THE DATA:

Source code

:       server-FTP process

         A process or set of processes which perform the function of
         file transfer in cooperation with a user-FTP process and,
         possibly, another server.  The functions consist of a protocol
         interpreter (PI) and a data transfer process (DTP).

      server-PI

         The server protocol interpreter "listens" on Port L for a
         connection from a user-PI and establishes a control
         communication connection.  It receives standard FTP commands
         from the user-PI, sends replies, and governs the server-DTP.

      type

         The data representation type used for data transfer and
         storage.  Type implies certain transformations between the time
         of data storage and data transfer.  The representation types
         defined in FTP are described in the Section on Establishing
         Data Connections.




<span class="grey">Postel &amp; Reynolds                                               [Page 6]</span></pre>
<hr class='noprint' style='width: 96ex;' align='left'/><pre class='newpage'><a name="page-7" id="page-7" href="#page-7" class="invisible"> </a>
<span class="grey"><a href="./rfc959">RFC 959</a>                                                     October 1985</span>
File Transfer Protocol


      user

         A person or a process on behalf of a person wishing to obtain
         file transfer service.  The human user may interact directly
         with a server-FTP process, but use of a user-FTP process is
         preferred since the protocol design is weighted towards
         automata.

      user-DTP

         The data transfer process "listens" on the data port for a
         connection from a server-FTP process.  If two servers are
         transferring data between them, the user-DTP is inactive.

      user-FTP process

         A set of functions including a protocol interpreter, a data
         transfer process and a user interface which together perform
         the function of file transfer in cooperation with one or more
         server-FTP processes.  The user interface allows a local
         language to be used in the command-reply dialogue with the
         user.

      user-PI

WORK TO COMPLETE: Pull out each line above that contains the string "grey".

WRITTEN ANSWER:
<span class="grey">Postel &amp; Reynolds                                               [Page 6]</span></pre>
<span class="grey"><a href="./rfc959">RFC 959</a>                                                     October 1985</span>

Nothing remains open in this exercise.